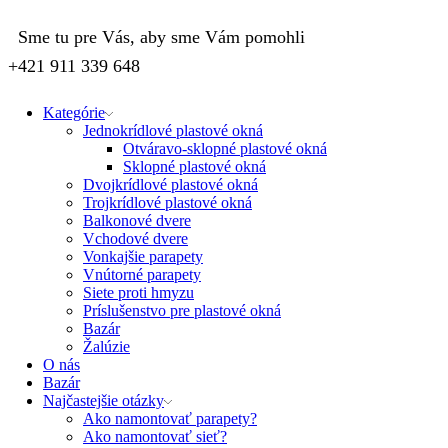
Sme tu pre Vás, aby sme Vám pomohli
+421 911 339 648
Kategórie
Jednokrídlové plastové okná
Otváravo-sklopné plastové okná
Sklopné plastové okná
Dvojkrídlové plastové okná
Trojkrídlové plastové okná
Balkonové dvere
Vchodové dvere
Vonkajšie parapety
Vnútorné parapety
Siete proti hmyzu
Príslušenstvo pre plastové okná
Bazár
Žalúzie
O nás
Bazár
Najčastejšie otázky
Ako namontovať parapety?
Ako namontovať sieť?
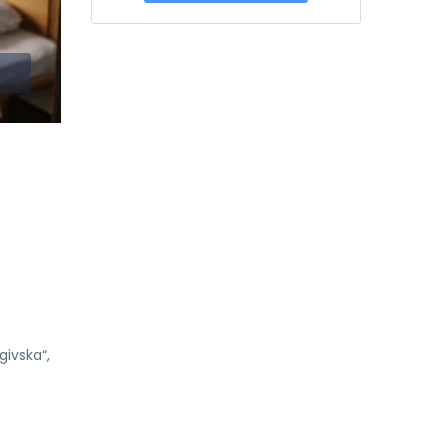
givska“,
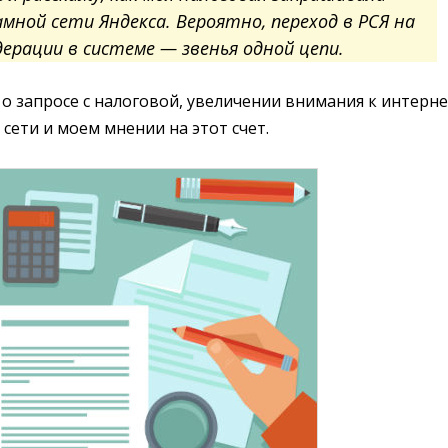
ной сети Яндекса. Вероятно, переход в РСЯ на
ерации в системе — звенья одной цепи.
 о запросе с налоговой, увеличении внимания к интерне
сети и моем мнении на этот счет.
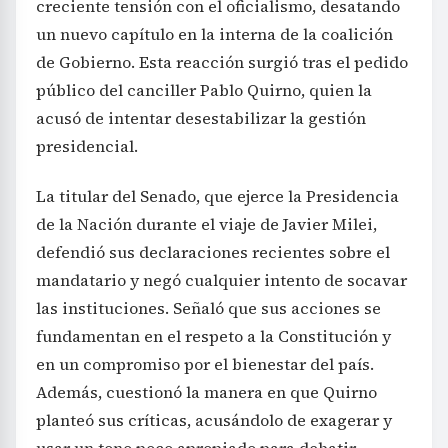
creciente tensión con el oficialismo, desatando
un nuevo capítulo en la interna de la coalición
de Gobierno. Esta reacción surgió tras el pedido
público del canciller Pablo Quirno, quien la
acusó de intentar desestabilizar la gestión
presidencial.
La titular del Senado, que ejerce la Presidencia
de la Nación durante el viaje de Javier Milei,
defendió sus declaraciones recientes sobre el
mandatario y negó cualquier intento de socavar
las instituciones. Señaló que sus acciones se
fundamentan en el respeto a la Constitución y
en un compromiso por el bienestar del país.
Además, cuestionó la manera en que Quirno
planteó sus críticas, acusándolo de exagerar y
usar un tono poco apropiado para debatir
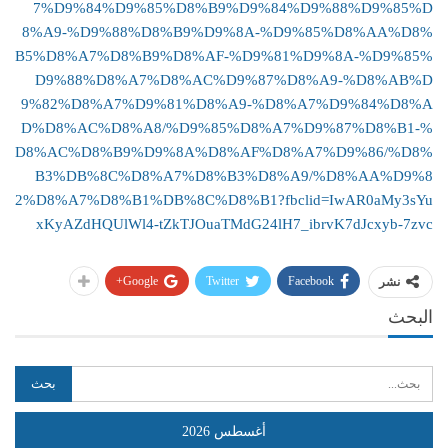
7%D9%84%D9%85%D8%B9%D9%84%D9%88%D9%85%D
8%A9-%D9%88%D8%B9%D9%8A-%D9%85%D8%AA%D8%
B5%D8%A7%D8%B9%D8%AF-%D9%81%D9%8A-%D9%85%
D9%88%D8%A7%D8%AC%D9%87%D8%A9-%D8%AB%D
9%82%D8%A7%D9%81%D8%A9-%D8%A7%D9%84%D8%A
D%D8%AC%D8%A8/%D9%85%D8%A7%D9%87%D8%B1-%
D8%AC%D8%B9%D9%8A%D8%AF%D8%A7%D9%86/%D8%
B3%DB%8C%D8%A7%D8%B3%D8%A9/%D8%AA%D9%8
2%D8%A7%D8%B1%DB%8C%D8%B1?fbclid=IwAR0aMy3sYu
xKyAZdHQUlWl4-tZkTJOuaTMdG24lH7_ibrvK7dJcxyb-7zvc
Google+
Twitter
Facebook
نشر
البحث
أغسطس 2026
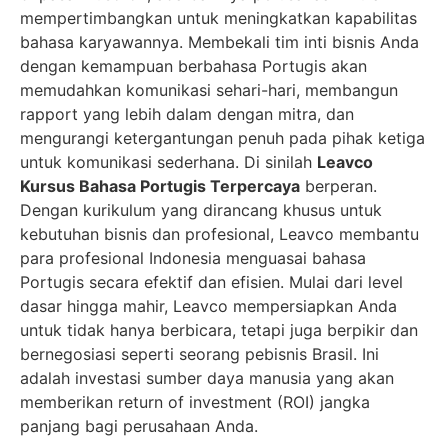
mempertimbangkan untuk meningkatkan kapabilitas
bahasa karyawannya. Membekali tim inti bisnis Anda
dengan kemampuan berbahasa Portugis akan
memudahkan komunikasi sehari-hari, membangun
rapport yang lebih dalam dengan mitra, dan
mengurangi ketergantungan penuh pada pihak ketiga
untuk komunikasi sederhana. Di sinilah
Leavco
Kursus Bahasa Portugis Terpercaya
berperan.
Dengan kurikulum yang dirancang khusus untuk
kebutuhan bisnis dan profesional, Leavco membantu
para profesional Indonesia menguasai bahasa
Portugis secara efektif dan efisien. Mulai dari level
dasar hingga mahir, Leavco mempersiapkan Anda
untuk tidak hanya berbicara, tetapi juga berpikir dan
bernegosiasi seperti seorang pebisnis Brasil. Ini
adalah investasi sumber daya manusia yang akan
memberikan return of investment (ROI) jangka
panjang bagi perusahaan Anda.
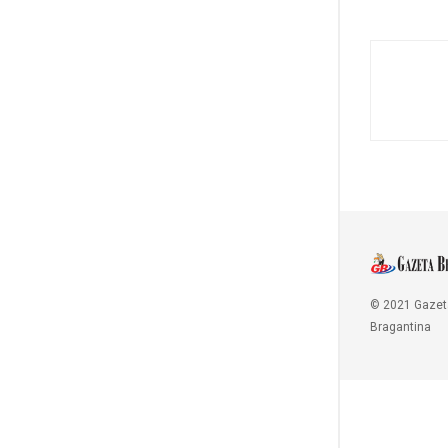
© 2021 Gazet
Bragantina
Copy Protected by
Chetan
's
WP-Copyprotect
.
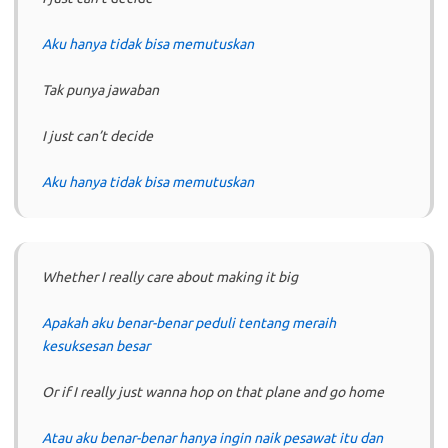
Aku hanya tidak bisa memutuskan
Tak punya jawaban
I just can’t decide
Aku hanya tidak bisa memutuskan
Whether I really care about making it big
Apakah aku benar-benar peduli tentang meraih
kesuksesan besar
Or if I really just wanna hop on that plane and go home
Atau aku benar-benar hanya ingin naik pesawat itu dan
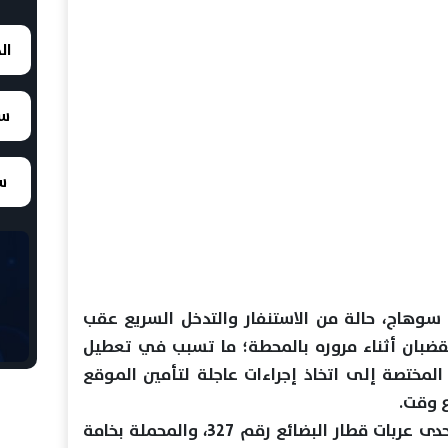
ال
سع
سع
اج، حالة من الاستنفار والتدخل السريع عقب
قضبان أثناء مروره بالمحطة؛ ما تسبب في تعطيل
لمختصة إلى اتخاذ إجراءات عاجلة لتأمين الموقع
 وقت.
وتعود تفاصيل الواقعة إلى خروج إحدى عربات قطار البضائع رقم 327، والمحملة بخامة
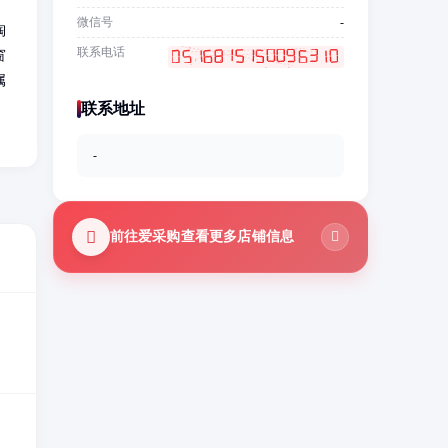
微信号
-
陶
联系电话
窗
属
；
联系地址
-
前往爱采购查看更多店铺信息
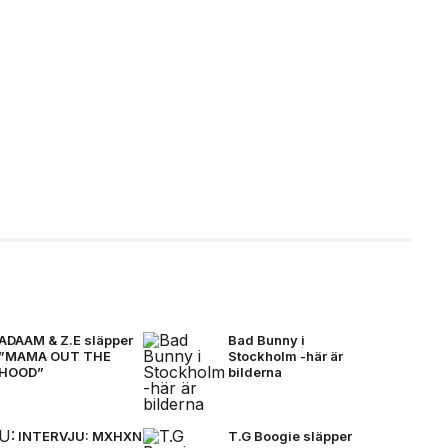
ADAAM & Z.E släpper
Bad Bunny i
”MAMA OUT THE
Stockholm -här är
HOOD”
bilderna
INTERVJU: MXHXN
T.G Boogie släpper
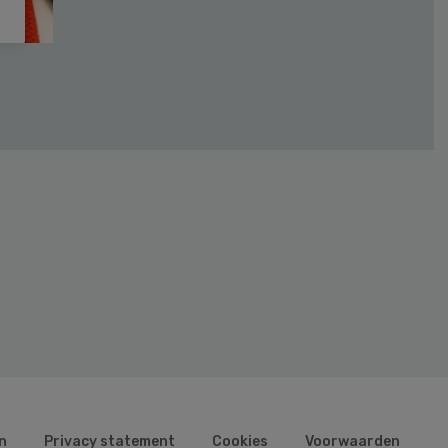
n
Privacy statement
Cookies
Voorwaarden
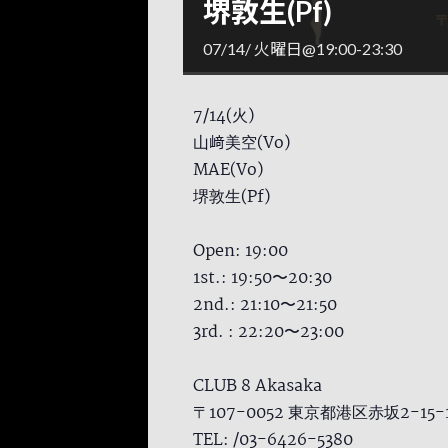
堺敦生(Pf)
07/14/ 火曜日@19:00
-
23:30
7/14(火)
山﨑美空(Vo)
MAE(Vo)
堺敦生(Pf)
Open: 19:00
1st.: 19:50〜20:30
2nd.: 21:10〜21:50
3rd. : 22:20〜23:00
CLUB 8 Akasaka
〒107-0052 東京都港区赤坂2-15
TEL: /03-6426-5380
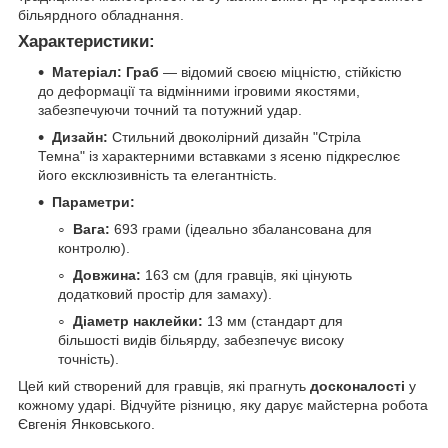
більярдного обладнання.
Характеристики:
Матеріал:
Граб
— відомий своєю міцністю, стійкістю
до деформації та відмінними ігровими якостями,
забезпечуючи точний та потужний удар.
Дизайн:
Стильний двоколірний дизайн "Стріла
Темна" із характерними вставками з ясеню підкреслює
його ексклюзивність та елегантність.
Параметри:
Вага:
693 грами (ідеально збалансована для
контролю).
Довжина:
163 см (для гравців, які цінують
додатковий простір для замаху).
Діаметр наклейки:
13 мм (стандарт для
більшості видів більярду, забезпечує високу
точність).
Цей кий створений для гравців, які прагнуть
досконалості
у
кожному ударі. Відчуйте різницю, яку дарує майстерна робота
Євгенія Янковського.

━━━━━━━━

Everything in the data except the pictures needs to be written out exactly.

Answer space:
Sme tu pre Vás, aby sme Vám pomohli
+421 911 339 648
Kategórie
Jednokrídlové plastové okná
Otváravo-sklopné plastové okná
Sklopné plastové okná
Dvojkrídlové plastové okná
Trojkrídlové plastové okná
Balkonové dvere
Vchodové dvere
Vonkajšie parapety
Vnútorné parapety
Siete proti hmyzu
Príslušenstvo pre plastové okná
Bazár
Žalúzie
O nás
Bazár
Najčastejšie otázky
Ako namontovať parapety?
Ako namontovať sieť?
givska“,
ной сети Яндекса. Вероятно, переход в РСЯ на
ерации в системе — звенья одной цепи.
 о запросе с налоговой, увеличении внимания к интерне
сети и моем мнении на этот счет.
creciente tensión con el oficialismo, desatando
un nuevo capítulo en la interna de la coalición
de Gobierno. Esta reacción surgió tras el pedido
público del canciller Pablo Quirno, quien la
acusó de intentar desestabilizar la gestión
presidencial.
La titular del Senado, que ejerce la Presidencia
de la Nación durante el viaje de Javier Milei,
defendió sus declaraciones recientes sobre el
mandatario y negó cualquier intento de socavar
las instituciones. Señaló que sus acciones se
fundamentan en el respeto a la Constitución y
en un compromiso por el bienestar del país.
Además, cuestionó la manera en que Quirno
planteó sus críticas, acusándolo de exagerar y
usar un tono poco apropiado para debatir
7%D9%84%D9%85%D8%B9%D9%84%D9%88%D9%85%D
8%A9-%D9%88%D8%B9%D9%8A-%D9%85%D8%AA%D8%
B5%D8%A7%D8%B9%D8%AF-%D9%81%D9%8A-%D9%85%
D9%88%D8%A7%D8%AC%D9%87%D8%A9-%D8%AB%D
9%82%D8%A7%D9%81%D8%A9-%D8%A7%D9%84%D8%A
D%D8%AC%D8%A8/%D9%85%D8%A7%D9%87%D8%B1-%
D8%AC%D8%B9%D9%8A%D8%AF%D8%A7%D9%86/%D8%
B3%DB%8C%D8%A7%D8%B3%D8%A9/%D8%AA%D9%8
2%D8%A7%D8%B1%DB%8C%D8%B1?fbclid=IwAR0aMy3sYu
xKyAZdHQUlWl4-tZkTJOuaTMdG24lH7_ibrvK7dJcxyb-7zvc
Google+
Twitter
Facebook
نشر
البحث
أغسطس 2026
mempertimbangkan untuk meningkatkan kapabilitas
bahasa karyawannya. Membekali tim inti bisnis Anda
dengan kemampuan berbahasa Portugis akan
memudahkan komunikasi sehari-hari, membangun
rapport yang lebih dalam dengan mitra, dan
mengurangi ketergantungan penuh pada pihak ketiga
untuk komunikasi sederhana. Di sinilah
Leavco
Kursus Bahasa Portugis Terpercaya
berperan.
Dengan kurikulum yang dirancang khusus untuk
kebutuhan bisnis dan profesional, Leavco membantu
para profesional Indonesia menguasai bahasa
Portugis secara efektif dan efisien. Mulai dari level
dasar hingga mahir, Leavco mempersiapkan Anda
untuk tidak hanya berbicara, tetapi juga berpikir dan
bernegosiasi seperti seorang pebisnis Brasil. Ini
adalah investasi sumber daya manusia yang akan
memberikan return of investment (ROI) jangka
panjang bagi perusahaan Anda.
© 2021 Gazet
Bragantina
Copy Protected by
Chetan
's
WP-Copyprotect
.
Aku hanya tidak bisa memutuskan
Tak punya jawaban
I just can’t decide
Aku hanya tidak bisa memutuskan
Whether I really care about making it big
Apakah aku benar-benar peduli tentang meraih
kesuksesan besar
Or if I really just wanna hop on that plane and go home
Atau aku benar-benar hanya ingin naik pesawat itu dan
ال
سع
سع
اج، حالة من الاستنفار والتدخل السريع عقب
قضبان أثناء مروره بالمحطة؛ ما تسبب في تعطيل
لمختصة إلى اتخاذ إجراءات عاجلة لتأمين الموقع
 وقت.
وتعود تفاصيل الواقعة إلى خروج إحدى عربات قطار البضائع رقم 327، والمحملة بخامة
微信号
-
陶
联系电话
窗
属
；
联系地址
-
前往爱采购查看更多店铺信息
ADAAM & Z.E släpper
Bad Bunny i
”MAMA OUT THE
Stockholm -här är
HOOD”
bilderna
INTERVJU: MXHXN
T.G Boogie släpper
n
Privacy statement
Cookies
Voorwaarden
堺敦生(Pf)
07/14/ 火曜日@19:00
-
23:30
7/14(火)
山﨑美空(Vo)
MAE(Vo)
堺敦生(Pf)
Open: 19:00
1st.: 19:50〜20:30
2nd.: 21:10〜21:50
3rd. : 22:20〜23:00
CLUB 8 Akasaka
〒107-0052 東京都港区赤坂2-15
TEL: /03-6426-5380
більярдного обладнання.
Характеристики:
Матеріал:
Граб
— відомий своєю міцністю, стійкістю
до деформації та відмінними ігровими якостями,
забезпечуючи точний та потужний удар.
Дизайн:
Стильний двоколірний дизайн "Стріла
Темна" із характерними вставками з ясеню підкреслює
його ексклюзивність та елегантність.
Параметри:
Вага:
693 грами (ідеально збалансована для
контролю).
Довжина:
163 см (для гравців, які цінують
додатковий простір для замаху).
Діаметр наклейки:
13 мм (стандарт для
більшості видів більярду, забезпечує високу
точність).
Цей кий створений для гравців, які прагнуть
досконалості
у
кожному ударі. Відчуйте різницю, яку дарує майстерна робота
Євгенія Янковського.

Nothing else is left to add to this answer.